I almost turned around and refused to follow, when he disappeared down cellar stairs so dark I couldn’t see my fingers in front of my nose. Milo was peering out of my messenger bag with interest and not growling, so I sucked it up and set my heels on the first step. No spiderwebs tangled in my hair. No rodents squealed and ran. I found a rail and dared to touch it as I edged my way down in the dark.

“Are you a vampire who sees without light?” I asked, just to make certain Andre was still ahead somewhere.

“Sorry.” He flicked on another dim light that glowed softly along the stair treads. “I’m so used to the path, I don’t even notice.”

I still couldn’t find the source of the light, but at least I could see the stairs had an end ahead, and I could follow Andre’s graceful male stride downward. I was feeling way more dependent than I liked, but I desperately wanted to stay alive and graduate, and I didn’t want my beautiful new home contaminated by Cadillac gangsters.

We followed what appeared to be a dimly lit tunnel long enough to traverse a city block before we took more stairs going up.

“Does the Zone breed paranoia?” I asked, realizing that this tunnel was meant to conceal Andre’s movements, just as I’d used back alleys.

“We have security issues. You’ve thrown us into turmoil. We’ll need to develop a better plan once we settle your problem.”

There it was again, the ubiquitous
we
. “You’re running an underground organization? To do what?”

“Not underground. Right out in the open. And survival is our main agenda.”

At the top of the stairs, he used several keys to unlock a metal door. It swung open noiselessly, and he held it, waiting for me to precede him inside.

“Said the spider to the fly,” I muttered, clomping into what appeared to be a perfectly normal kitchen, one with granite countertops and shiny stainless steel appliances. The kind of kitchen I’d never had and never thought to have. “This your place?”

“I own it, if that’s what you’re asking.” Without more explanation, he led the way to more stairs.

Ah, so he was protecting his lair by not bringing the boxes here. I had to wonder if I wasn’t more dangerous than the boxes.

I don’t know a whole lot about architecture, but I was pretty sure the narrow back stairs we were taking were meant for servants and that only old buildings had them. And the layout reminded me of the Victorian boardinghouse I was supposed to be living in. I’d never seen Mrs. Bodine’s kitchen, but the placement seemed right.

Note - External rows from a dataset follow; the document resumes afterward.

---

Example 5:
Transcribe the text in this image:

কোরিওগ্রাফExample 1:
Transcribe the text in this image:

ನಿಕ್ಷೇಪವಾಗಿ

My glimpse of the second floor didn’t look exactly like the floor I lived on. The wood was clean and polished, for instance. But the similarity was strong enough that I realized we were probably in a row house neighboring the one where I lived.

“Is this where you had the vacancy?” I asked. “In your house?”

“One of the second-story apartments is available,” he acknowledged. “I hadn’t realized Pearl’s tenant had permanently disappeared. Good detective work on your part,” he said grudgingly.

“Why are we continuing up if you have a vacant apartment?” I asked, starting to balk.

“There are beds upstairs. Desk, computer, kitchen stocked with food. How many more days of finals?”

This was almost Tuesday. My last final was Thursday. “Three.” I glanced longingly at the lovely wood glimpsed from the second-story landing, and wrinkled my nose in dismay at climbing to the third floor—where Andre lived? Or was that his place on the first
floor? “I still have to leave the building to go to school. You can’t really hide me here.”

“We can play mind games with the bastards for three days. C’mon. I haven’t got all night.”

His impatience spurred me on. He wasn’t acting like a would-be lover, despite our earlier embrace. He opened a door at the top of the stairs and startled a gray-haired man who looked remarkably like Andre.

24

“Tina, my father, Julius. Dad, this is the Tina Clancy I’ve been telling you about.”

I shuffled files and bags until I could hold out a hand to shake. If this was what Andre would look like in thirty years, I approved. His father was slighter in stature, but he had a full head of salt-and-pepper hair and just enough wrinkles around his eyes to look experienced and amused.

He bowed over my hand in a courtly manner while studying me as if I might be the secret to
locked doors. Milo didn’t growl, so I trusted his instincts.